DIRECTION. Which lines in the data below contain the word "watch"? List each of those lines in full.

RAW DATA.
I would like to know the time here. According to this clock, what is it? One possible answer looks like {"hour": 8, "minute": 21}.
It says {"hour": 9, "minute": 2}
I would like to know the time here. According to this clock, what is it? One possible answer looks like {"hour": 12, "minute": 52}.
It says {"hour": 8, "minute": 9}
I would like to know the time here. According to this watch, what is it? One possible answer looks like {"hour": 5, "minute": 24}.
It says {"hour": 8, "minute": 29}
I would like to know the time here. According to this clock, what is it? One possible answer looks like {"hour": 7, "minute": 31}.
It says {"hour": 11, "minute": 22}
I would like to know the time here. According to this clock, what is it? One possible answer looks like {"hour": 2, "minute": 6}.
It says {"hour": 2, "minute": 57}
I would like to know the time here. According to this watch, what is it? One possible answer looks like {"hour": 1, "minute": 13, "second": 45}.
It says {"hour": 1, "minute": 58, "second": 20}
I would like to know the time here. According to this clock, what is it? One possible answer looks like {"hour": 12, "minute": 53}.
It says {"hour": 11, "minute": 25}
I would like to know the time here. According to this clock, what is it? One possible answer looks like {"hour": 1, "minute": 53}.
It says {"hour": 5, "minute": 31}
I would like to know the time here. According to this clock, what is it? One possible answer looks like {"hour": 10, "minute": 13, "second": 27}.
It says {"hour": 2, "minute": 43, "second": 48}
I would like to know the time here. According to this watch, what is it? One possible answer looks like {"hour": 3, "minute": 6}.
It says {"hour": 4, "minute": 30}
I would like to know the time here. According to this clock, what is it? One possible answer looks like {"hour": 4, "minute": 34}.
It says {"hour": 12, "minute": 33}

--

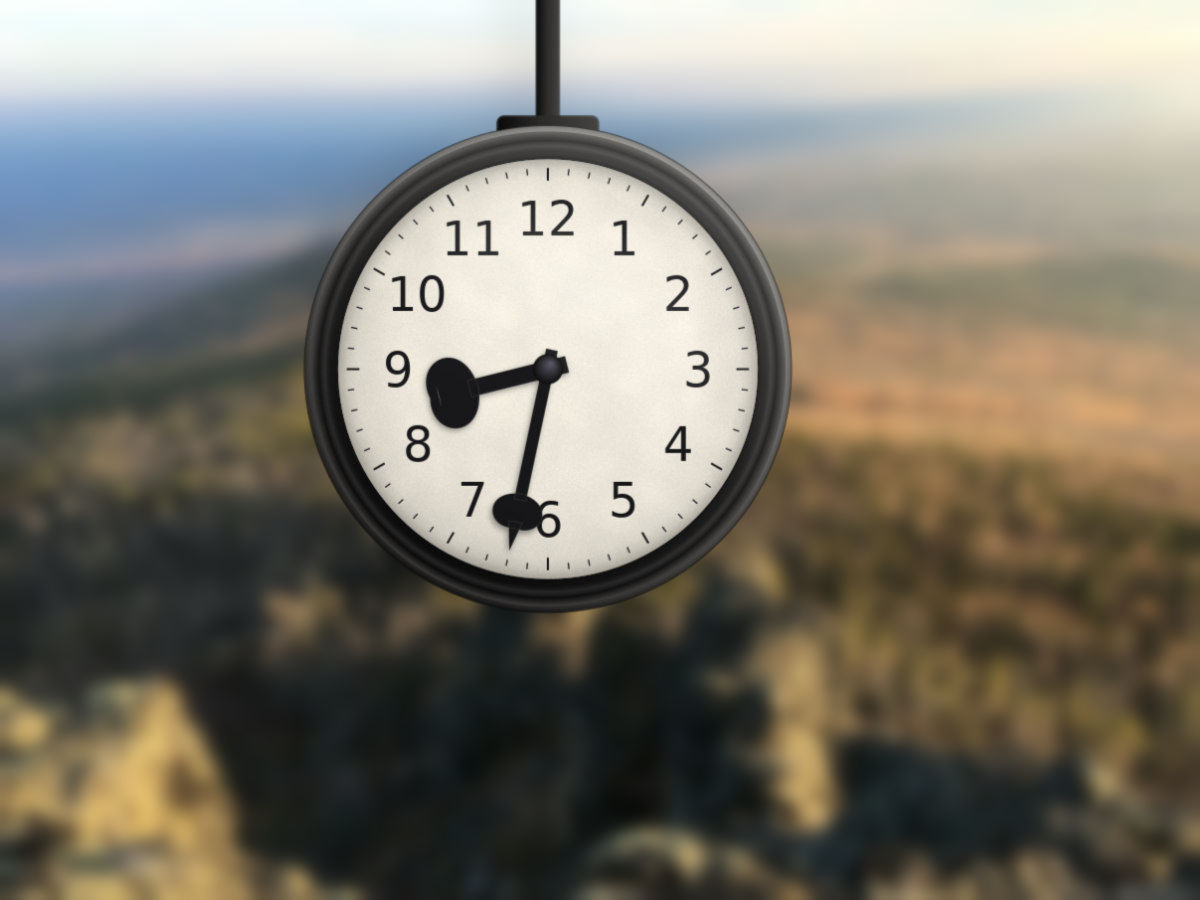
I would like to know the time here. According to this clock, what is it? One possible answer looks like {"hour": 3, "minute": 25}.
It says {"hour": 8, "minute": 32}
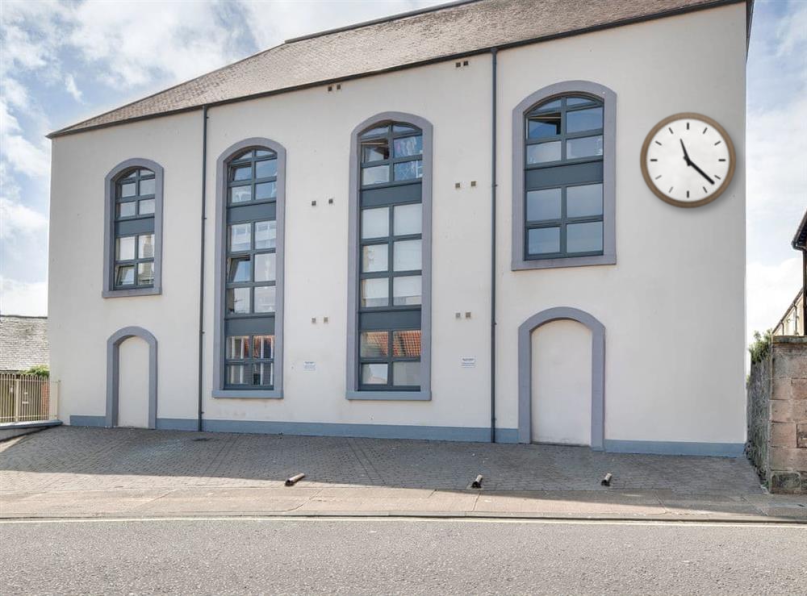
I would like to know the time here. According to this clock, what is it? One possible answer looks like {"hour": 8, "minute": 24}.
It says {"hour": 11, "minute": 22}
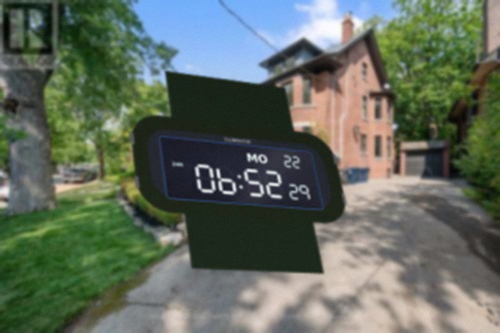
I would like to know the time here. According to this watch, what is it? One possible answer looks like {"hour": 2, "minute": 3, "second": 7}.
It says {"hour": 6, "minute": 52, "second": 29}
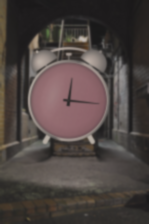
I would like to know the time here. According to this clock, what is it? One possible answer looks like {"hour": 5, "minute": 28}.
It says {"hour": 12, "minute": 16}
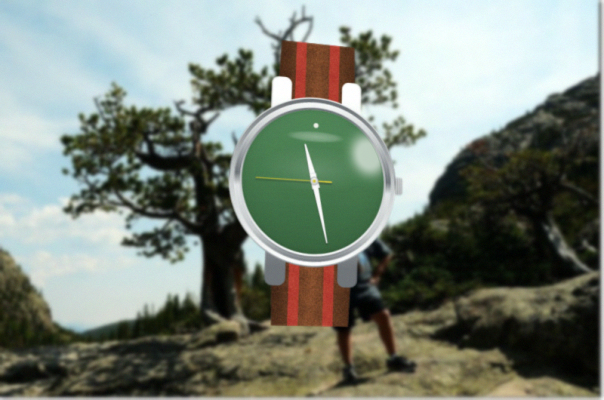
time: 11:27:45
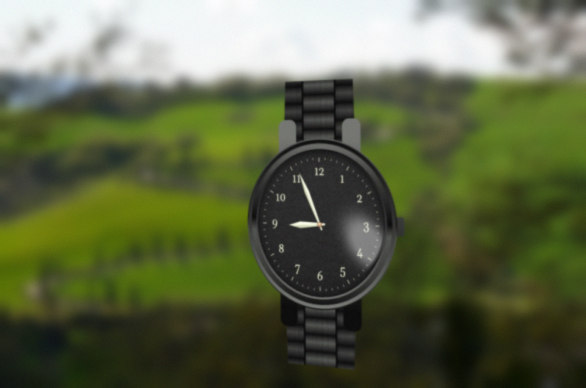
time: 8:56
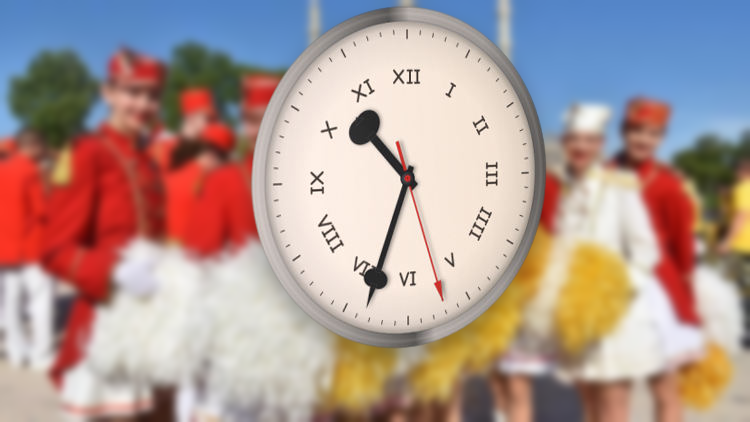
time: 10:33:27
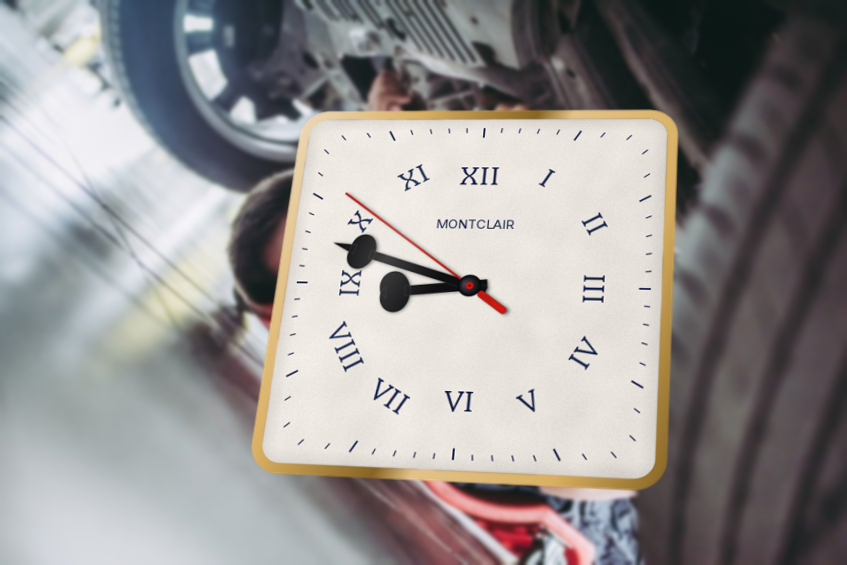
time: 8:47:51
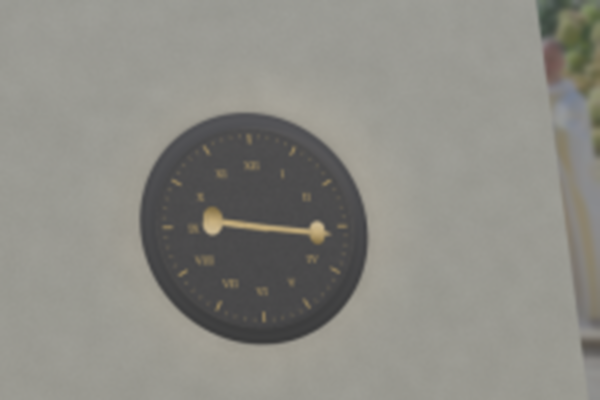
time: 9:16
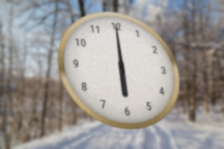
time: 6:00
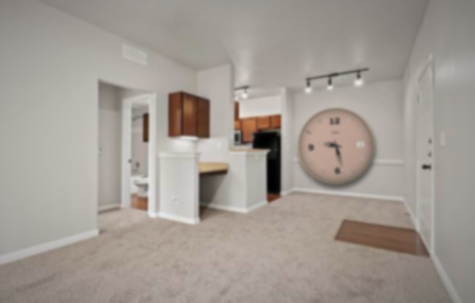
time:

SOLUTION.
I would like to know the time here. According to this watch, what is it? One possible answer looks like {"hour": 5, "minute": 24}.
I would like to know the time here. According to this watch, what is it? One possible answer looks like {"hour": 1, "minute": 13, "second": 45}.
I would like to know the time here. According to this watch, what is it? One possible answer looks like {"hour": 3, "minute": 6}.
I would like to know the time here. According to this watch, what is it? One possible answer looks like {"hour": 2, "minute": 3, "second": 7}.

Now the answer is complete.